This morning I took a shot on Twitter at Skybound Games, which is a presumably small company that wants to make a go of it in comics and custom collectible stuff, but are now on their third missed date for something I ordered and have also irked fans of another collectible product.

Good thing for them I am not Charles Dickens, The Man Who Invented Christmas, because if I were, people would be reading my letter 150 years from now. 

Dickens is, of course, the author of "A Christmas Carol", which not only rejuvenated his career after a few flops (and over the skepticism of his publisher, because it was a relatively minor religious holiday, and adding in ghosts was garish in their minds), it made Christmas the phenomenon it is now.

I wrote Skybound because I wanted to have what I ordered for Christmas, and ordering in August is usually safe. December 17th was still no concern, even the federal government would get it here by December 25th ... if it got sent. Perhaps Dickens was patient as well, because it was only on December 24th he expressed concern that his 30 lb. (I am skeptical on that part, especially from a fiction novelist) Christmas turkey had not arrived. 



It never would arrive, but at least they wrote him back, to apologize and explain that a west London fire had ruined the turkey's journey, and he replied the following February, and that is the recently rediscovered letter, according to SWNS via Fox here in the US.
Sir, in reply to your letter I beg to say that I have no doubt my Christmas fare was destroyed by an unavoidable accident.

"I bore the loss with unbroken good humour towards the Great Western Railway company.

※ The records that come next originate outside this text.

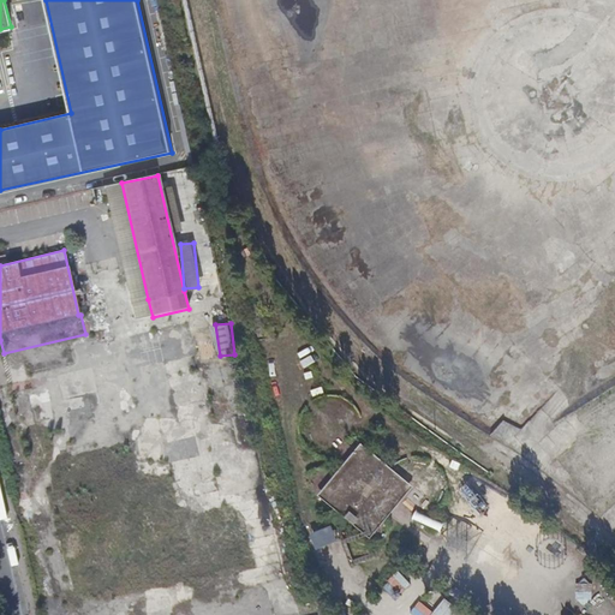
[(383,463),(365,447),(322,499),(344,517),(352,524),(374,542),(390,521),(417,489),(393,470),(383,463)]
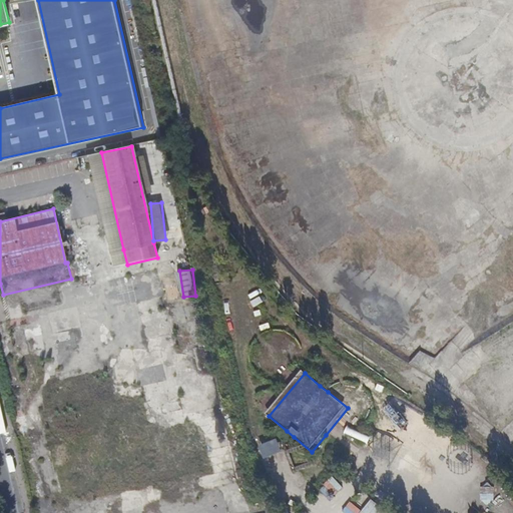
[(360,512),(386,512),(372,500),(360,512)]
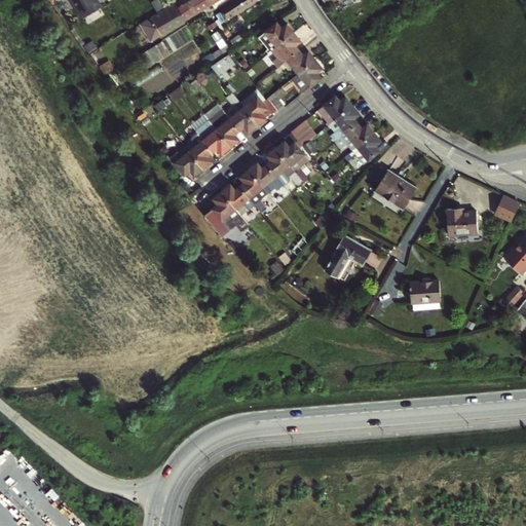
[(99,0),(71,0),(75,6),(76,6),(83,17),(103,5),(99,0)]
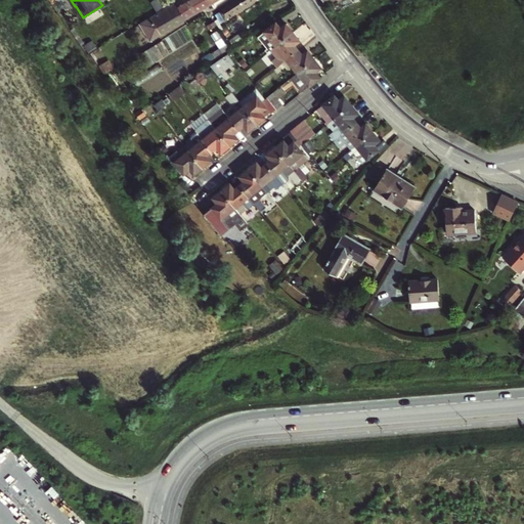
[(207,0),(188,0),(178,6),(186,19),(211,4),(207,0)]
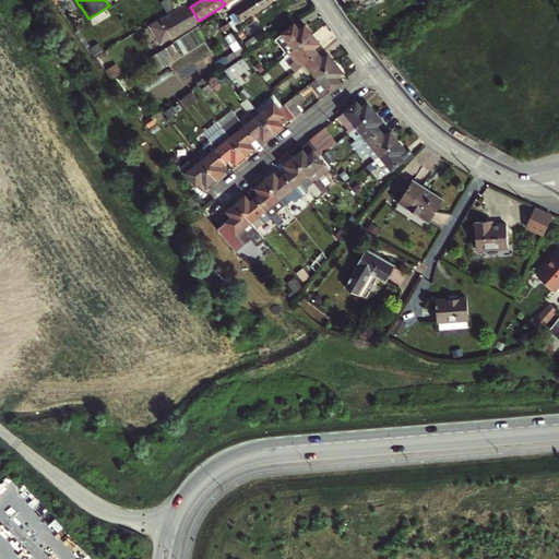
[(251,0),(246,3),(247,6),(235,13),(240,21),(241,22),(274,0),(251,0)]
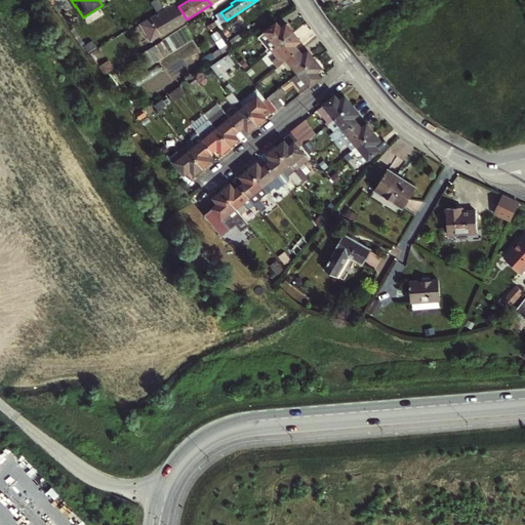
[(160,36),(187,19),(178,6),(176,2),(172,4),(168,7),(167,7),(136,26),(148,44),(158,37),(159,39),(161,38),(160,36)]
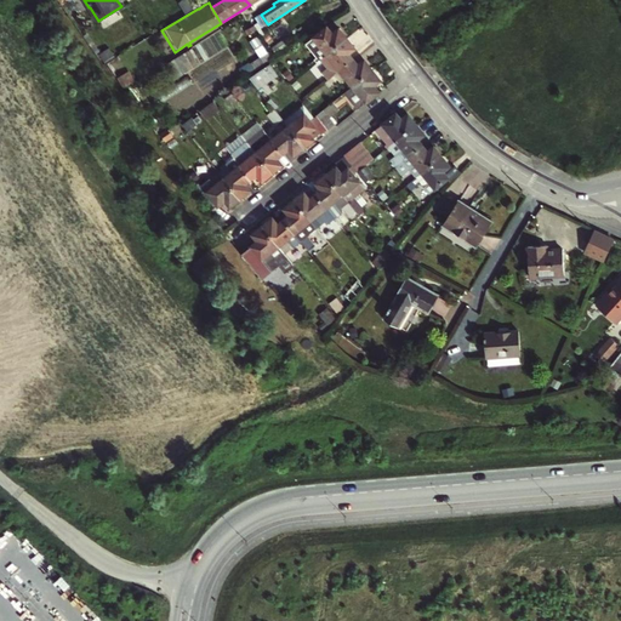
[(255,24),(246,30),(249,35),(258,29),(255,24)]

Faithfully Yours, Charles Dickens.
Things moved at a slower pace then, or perhaps he was still on tour through January.  Either way, he died the following June and so never got that last Christmas bird. His manager should have ordered a goose.

The Superintendent who received the letter kept it, as you would a letter from Britain's most famous living author, and it was recently rediscovered at the National Railway Museum in York.